CVE-2023-26347: 
Adobe ColdFusion 2021 vulnerability analysis and mitigation

Adobe ColdFusion versions 2023.5 (and earlier) and 2021.11 (and earlier) are affected by an Improper Access Control vulnerability identified as CVE-2023-26347. The vulnerability was discovered by Matthew Galligan and Jon Cagan from CISA and was publicly disclosed on November 17, 2023. This security flaw could result in a security feature bypass, potentially compromising the system's security controls (NVD CVE, Adobe Advisory).

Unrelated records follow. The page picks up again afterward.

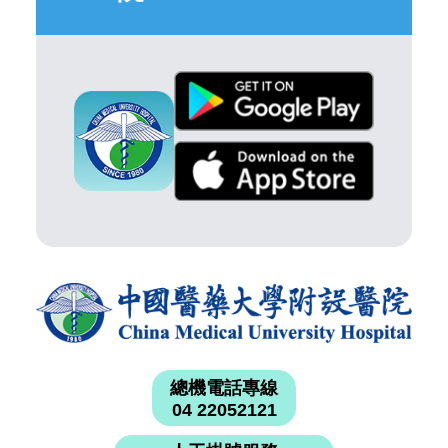
總機電話專線
04 22052121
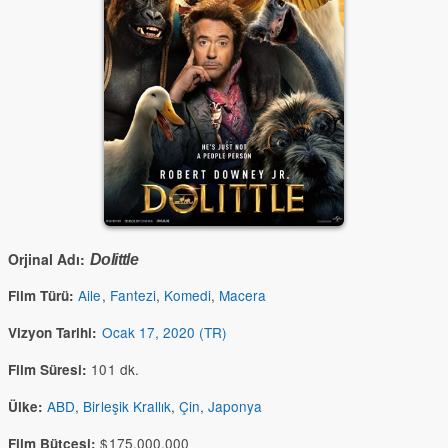
Orjinal Adı:
Dolittle
Aile
,
Fantezi
,
Komedi
,
Macera
Film Türü:
Ocak 17, 2020 (TR)
Vizyon Tarihi:
101 dk.
Film Süresi:
ABD
,
Birleşik Krallık
,
Çin
,
Japonya
Ülke:
$175,000,000
Film Bütçesi:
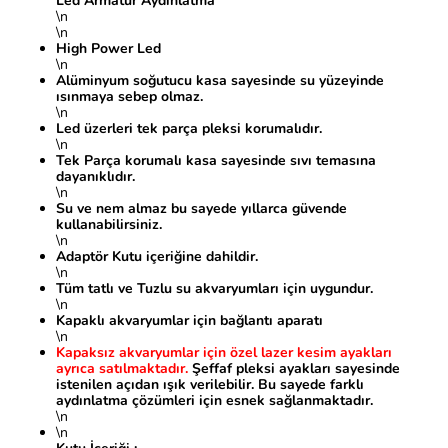
Led Armatür Aydınlatma
\n
\n
High Power Led
\n
Alüminyum soğutucu kasa sayesinde su yüzeyinde
ısınmaya sebep olmaz.
\n
Led üzerleri tek parça pleksi korumalıdır.
\n
Tek Parça korumalı kasa sayesinde sıvı temasına
dayanıklıdır.
\n
Su ve nem almaz bu sayede yıllarca güvende
kullanabilirsiniz.
\n
Adaptör Kutu içeriğine dahildir.
\n
Tüm tatlı ve Tuzlu su akvaryumları için uygundur.
\n
Kapaklı akvaryumlar için bağlantı aparatı
\n
Kapaksız akvaryumlar için özel lazer kesim ayakları
ayrıca satılmaktadır.
Şeffaf pleksi ayakları sayesinde
istenilen açıdan ışık verilebilir. Bu sayede farklı
aydınlatma çözümleri için esnek sağlanmaktadır.
\n
\n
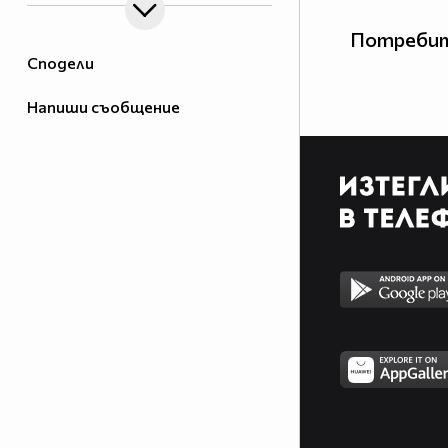
Потребит
Сподели
Напиши съобщение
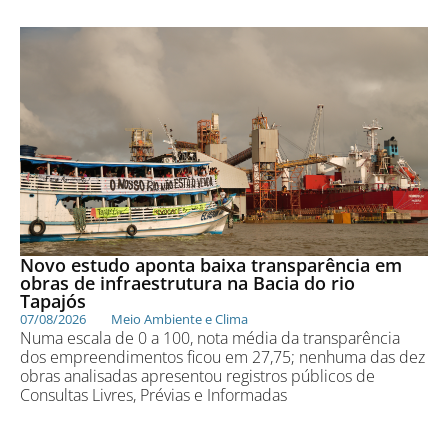
Novo estudo aponta baixa transparência em
obras de infraestrutura na Bacia do rio
Tapajós
07/08/2026
Meio Ambiente e Clima
Numa escala de 0 a 100, nota média da transparência
dos empreendimentos ficou em 27,75; nenhuma das dez
obras analisadas apresentou registros públicos de
Consultas Livres, Prévias e Informadas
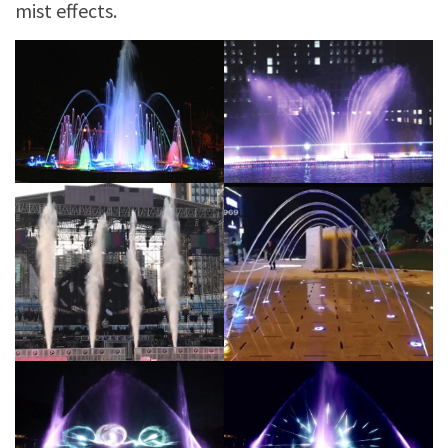
mist effects.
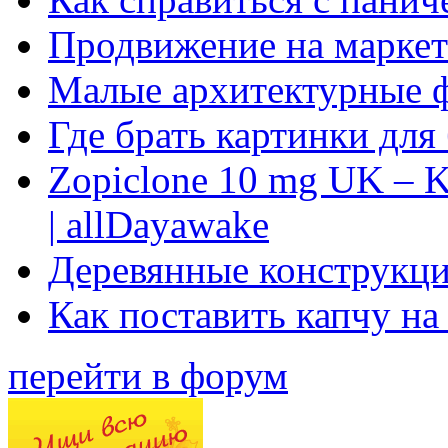
Продвижение на маркет
Малые архитектурные 
Где брать картинки для
Zopiclone 10 mg UK – K
| allDayawake
Деревянные конструкци
Как поставить капчу на
перейти в форум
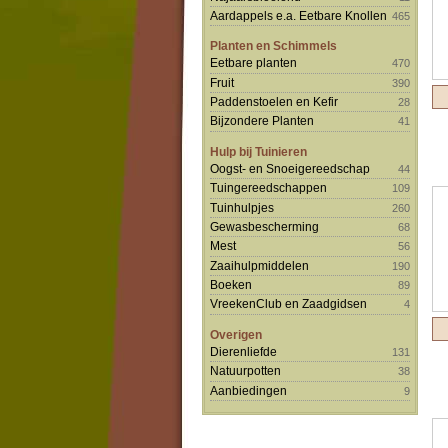
Aardappels e.a. Eetbare Knollen
465
Planten en Schimmels
Eetbare planten
470
Fruit
390
Paddenstoelen en Kefir
28
Bijzondere Planten
41
Hulp bij Tuinieren
Oogst- en Snoeigereedschap
44
Tuingereedschappen
109
Tuinhulpjes
260
Gewasbescherming
68
Mest
56
Zaaihulpmiddelen
190
Boeken
89
VreekenClub en Zaadgidsen
4
Overigen
Dierenliefde
131
Natuurpotten
38
Aanbiedingen
9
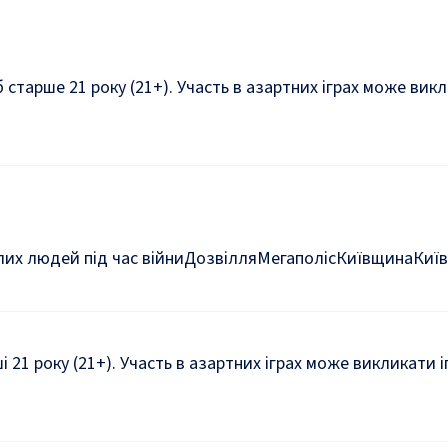
б старше 21 року (21+). Участь в азартних іграх може ви
их людей під час війни
Дозвілля
Мегаполіс
Київщина
Київ
ші 21 року (21+). Участь в азартних іграх може викликати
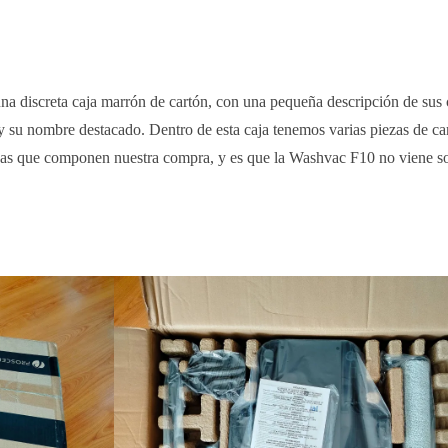
una discreta caja marrón de cartón, con una pequeña descripción de sus
a y su nombre destacado. Dentro de esta caja tenemos varias piezas de ca
iezas que componen nuestra compra, y es que la Washvac F10 no viene s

The vulnerability is classified as an Improper Access Control issue (CWE-284). It has received a CVSS v3.1 Base Score of 7.5 (HIGH), with the vector string CVSS:3.1/AV:N/AC:L/PR:N/UI:N/S:U/C:H/I:N/A:N. This scoring indicates that the vulnerability can be exploited over the network, requires low attack complexity, needs no privileges, and requires no user interaction (NVD CVE).

The vulnerability allows an unauthenticated attacker to access the administration CFM and CFC endpoints. This access could lead to unauthorized control over administrative functions and potential compromise of the ColdFusion server's security (NVD CVE, Fortiguard Report).

Adobe has released patches to address this vulnerability. Organizations are strongly advised to upgrade their ColdFusion installations to the latest version. FortiGuard Labs has implemented an IPS signature named 'Adobe.ColdFusion.IPFilterUtils.Authentication.Bypass' to protect against exploitations of this vulnerability since August 2023. Additionally, organizations should scan their environment for vulnerable servers and follow vendor-recommended best practices (Fortiguard Report).